**Exercise goal:** Check every line of the entries for "with", and copy the lines that hold it.

**Material shown:**
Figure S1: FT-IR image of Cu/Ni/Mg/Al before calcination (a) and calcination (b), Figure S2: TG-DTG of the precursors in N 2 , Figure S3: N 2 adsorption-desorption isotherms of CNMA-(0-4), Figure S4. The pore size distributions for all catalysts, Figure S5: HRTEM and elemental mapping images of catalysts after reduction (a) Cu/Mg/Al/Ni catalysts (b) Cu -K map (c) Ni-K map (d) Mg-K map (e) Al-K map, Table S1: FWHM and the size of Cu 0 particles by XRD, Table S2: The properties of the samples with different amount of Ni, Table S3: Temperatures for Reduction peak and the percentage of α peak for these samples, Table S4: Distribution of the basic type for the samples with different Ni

--

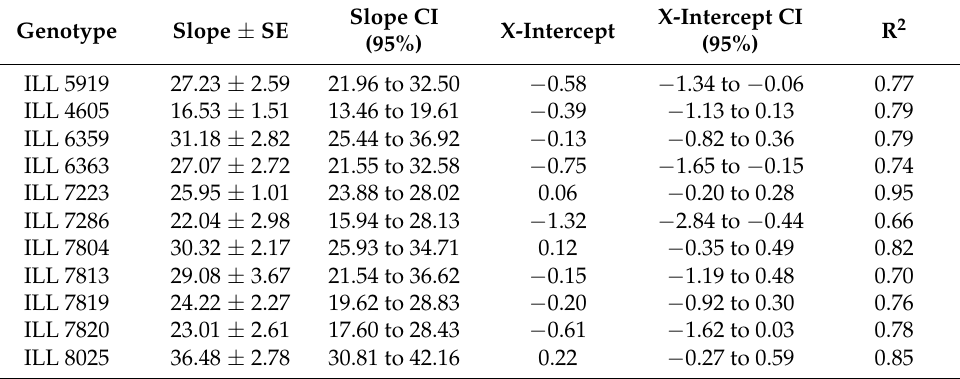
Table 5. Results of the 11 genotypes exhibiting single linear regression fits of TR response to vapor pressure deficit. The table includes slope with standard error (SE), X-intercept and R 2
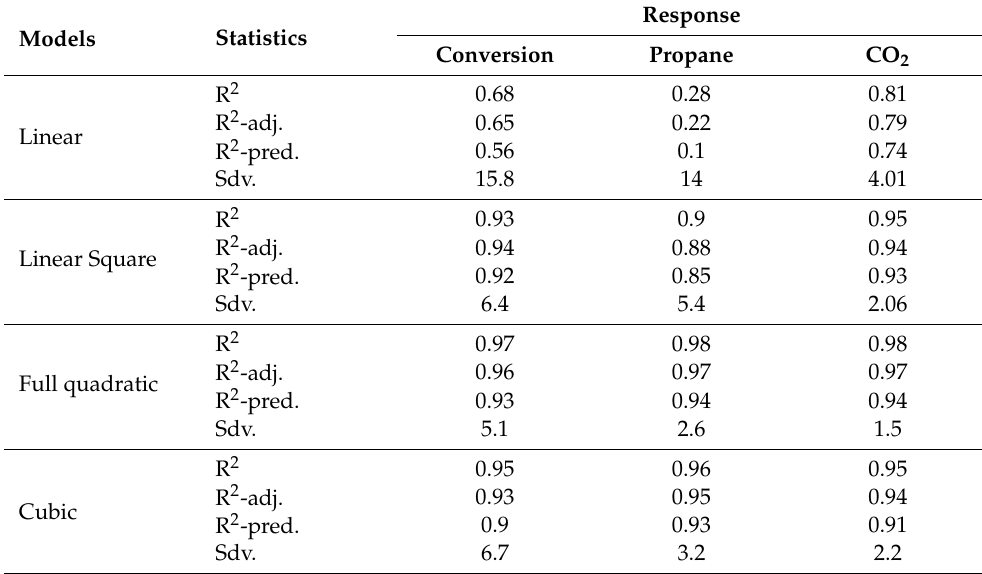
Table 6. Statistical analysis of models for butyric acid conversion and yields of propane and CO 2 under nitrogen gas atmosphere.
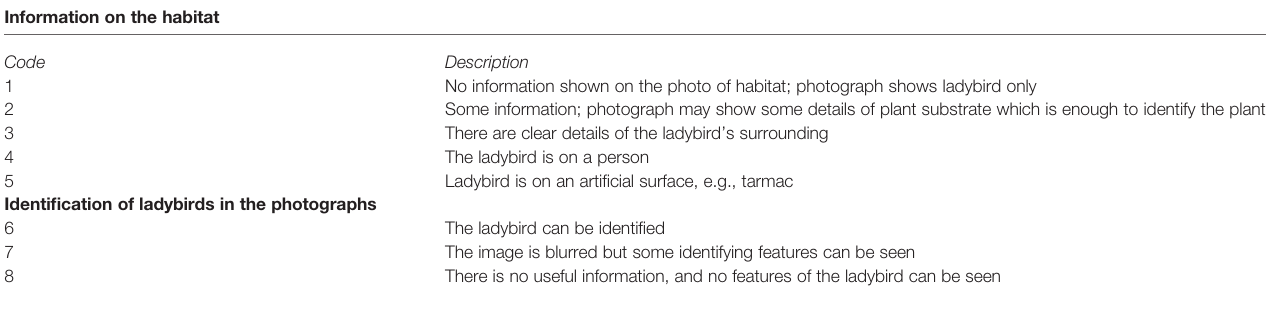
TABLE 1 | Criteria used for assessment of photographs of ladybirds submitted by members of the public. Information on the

**Output:**
Figure S1: FT-IR image of Cu/Ni/Mg/Al before calcination (a) and calcination (b), Figure S2: TG-DTG of the precursors in N 2 , Figure S3: N 2 adsorption-desorption isotherms of CNMA-(0-4), Figure S4. The pore size distributions for all catalysts, Figure S5: HRTEM and elemental mapping images of catalysts after reduction (a) Cu/Mg/Al/Ni catalysts (b) Cu -K map (c) Ni-K map (d) Mg-K map (e) Al-K map, Table S1: FWHM and the size of Cu 0 particles by XRD, Table S2: The properties of the samples with different amount of Ni, Table S3: Temperatures for Reduction peak and the percentage of α peak for these samples, Table S4: Distribution of the basic type for the samples with different Ni
Table 5. Results of the 11 genotypes exhibiting single linear regression fits of TR response to vapor pressure deficit. The table includes slope with standard error (SE), X-intercept and R 2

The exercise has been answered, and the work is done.